Ce sont là matériaux de chimiste et de physicien, à n'en point faire doute un seul instant.

Toute la portion de la façade qui regarde du côté du jardin, dont nous parlerons plus loin, est percée de hautes ouvertures, qui se ferment à volonté au moyen de volets glissant dans des rainures ad hoc.

Dans les coins, des amas de matières de couleur noirâtre, débris métalliques et rouillés. Aux murs, presque à ras du sol, des planches supportant des bouteilles, à demi ou complètement remplies de sels, de poudres, d'extraits, le tout étiqueté soigneusement.

En un point spécial, une planchette clouée à la muraille, et percée de trous au milieu desquels on voit des boutons blanchâtres, surmontés de petits écriteaux, portant ces mots: Me Aloysius,—Me Truphêmus,—Salle à manger,—Bibliothèque.

Ces mêmes indications se répètent sur les caisses de bois. Les boutons mettent en jeu des appareils électriques. Selon qu'on presse celui de droite, de gauche ou du milieu, la chaîne qui se déroule laisse descendre le cabinet d'Aloysius ou la bibliothèque. On adapte une échelle qui va du sol à la caisse, on ouvre la porte, et on s'introduit dans la boîte.

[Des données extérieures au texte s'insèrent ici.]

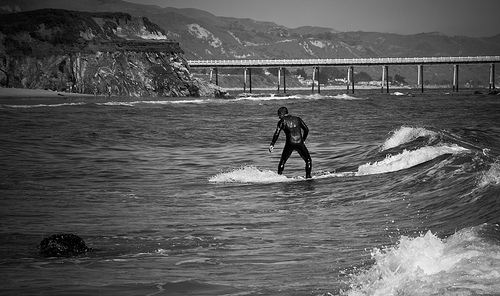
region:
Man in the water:
[252, 91, 320, 208]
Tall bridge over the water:
[181, 44, 497, 96]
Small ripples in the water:
[146, 259, 216, 294]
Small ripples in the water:
[213, 262, 270, 294]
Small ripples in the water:
[261, 253, 318, 293]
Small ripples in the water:
[293, 240, 351, 285]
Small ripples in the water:
[343, 245, 400, 284]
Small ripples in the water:
[397, 238, 452, 284]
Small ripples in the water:
[398, 183, 436, 232]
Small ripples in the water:
[315, 191, 378, 245]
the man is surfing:
[179, 82, 362, 207]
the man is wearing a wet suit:
[258, 118, 320, 179]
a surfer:
[265, 103, 321, 178]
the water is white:
[377, 140, 429, 176]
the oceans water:
[171, 208, 296, 272]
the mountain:
[176, 21, 245, 50]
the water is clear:
[81, 114, 186, 205]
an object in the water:
[40, 233, 97, 265]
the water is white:
[378, 238, 463, 294]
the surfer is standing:
[271, 98, 318, 183]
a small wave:
[378, 149, 458, 176]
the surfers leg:
[281, 143, 318, 177]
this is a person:
[248, 81, 350, 198]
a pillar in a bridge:
[190, 45, 226, 98]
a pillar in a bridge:
[230, 58, 263, 105]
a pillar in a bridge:
[265, 55, 303, 100]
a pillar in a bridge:
[302, 62, 343, 104]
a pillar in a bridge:
[337, 68, 372, 99]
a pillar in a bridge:
[371, 56, 402, 104]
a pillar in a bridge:
[402, 51, 433, 92]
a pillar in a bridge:
[444, 55, 478, 96]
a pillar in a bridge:
[472, 59, 494, 81]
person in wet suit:
[262, 99, 327, 184]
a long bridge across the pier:
[170, 45, 497, 95]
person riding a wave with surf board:
[223, 99, 364, 194]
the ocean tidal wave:
[214, 90, 495, 250]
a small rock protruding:
[26, 226, 104, 265]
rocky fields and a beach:
[0, 6, 202, 103]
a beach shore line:
[4, 79, 122, 106]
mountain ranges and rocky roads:
[161, 2, 496, 94]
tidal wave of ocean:
[347, 219, 497, 291]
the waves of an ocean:
[360, 122, 475, 184]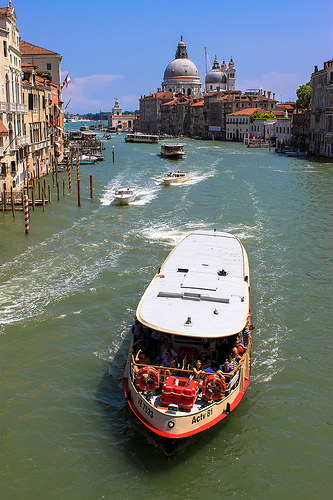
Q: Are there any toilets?
A: No, there are no toilets.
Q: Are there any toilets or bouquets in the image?
A: No, there are no toilets or bouquets.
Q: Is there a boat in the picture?
A: Yes, there is a boat.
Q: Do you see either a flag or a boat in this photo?
A: Yes, there is a boat.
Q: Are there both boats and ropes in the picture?
A: No, there is a boat but no ropes.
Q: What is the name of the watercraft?
A: The watercraft is a boat.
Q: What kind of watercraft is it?
A: The watercraft is a boat.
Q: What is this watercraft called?
A: This is a boat.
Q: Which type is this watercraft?
A: This is a boat.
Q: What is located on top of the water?
A: The boat is on top of the water.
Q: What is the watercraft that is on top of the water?
A: The watercraft is a boat.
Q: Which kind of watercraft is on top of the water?
A: The watercraft is a boat.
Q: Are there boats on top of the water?
A: Yes, there is a boat on top of the water.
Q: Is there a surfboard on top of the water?
A: No, there is a boat on top of the water.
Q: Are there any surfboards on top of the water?
A: No, there is a boat on top of the water.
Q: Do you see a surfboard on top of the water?
A: No, there is a boat on top of the water.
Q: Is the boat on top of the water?
A: Yes, the boat is on top of the water.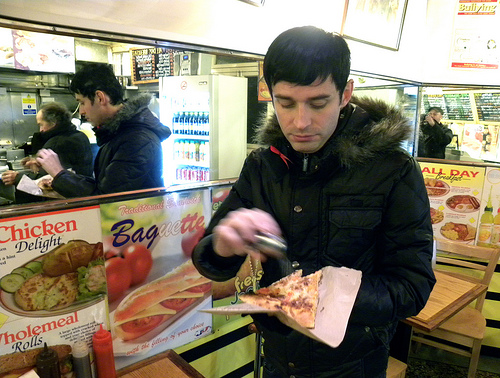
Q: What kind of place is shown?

Au moment où nous jetons dans Quiet-House un regard indiscret, Truphêmus est au fond de la cave, et à la lueur d'une lampe de forme bizarre, dont se dégage la lumière blanche de l'électricité, suit dans un creuset le travail de transformation qui s'opère. Mais Truphêmus est visiblement préoccupé. Ses yeux ronds regardent mal, et sa pensée ne va pas droit son chemin.

Aussi, en un moment donné, fait-il un geste de découragement suivi d'un autre geste de décision. Il vient de prendre une résolution. Il écarte le creuset du foyer électrique qui maintient la fusion. Puis il se dirige vers le tableau indicateur et pousse violemment le bouton d'Aloysius. Un peu trop fort, en vérité, car voilà la chaîne qui tourne sur la poulie avec un grincement rapide, et la boîte qui descend comme si elle tombait; mais les ressorts sont solides. La caisse s'arrête avec un tressautement.

Truphêmus applique l'échelle, étendant les bras autant qu'il est en lui, pour permettre l'ascension de son ventre proéminent. Il ouvre la porte.

Aloysius a été à demi renversé par le choc. Et ses membres osseux ont quelque peu souffert dans cette descente brusque.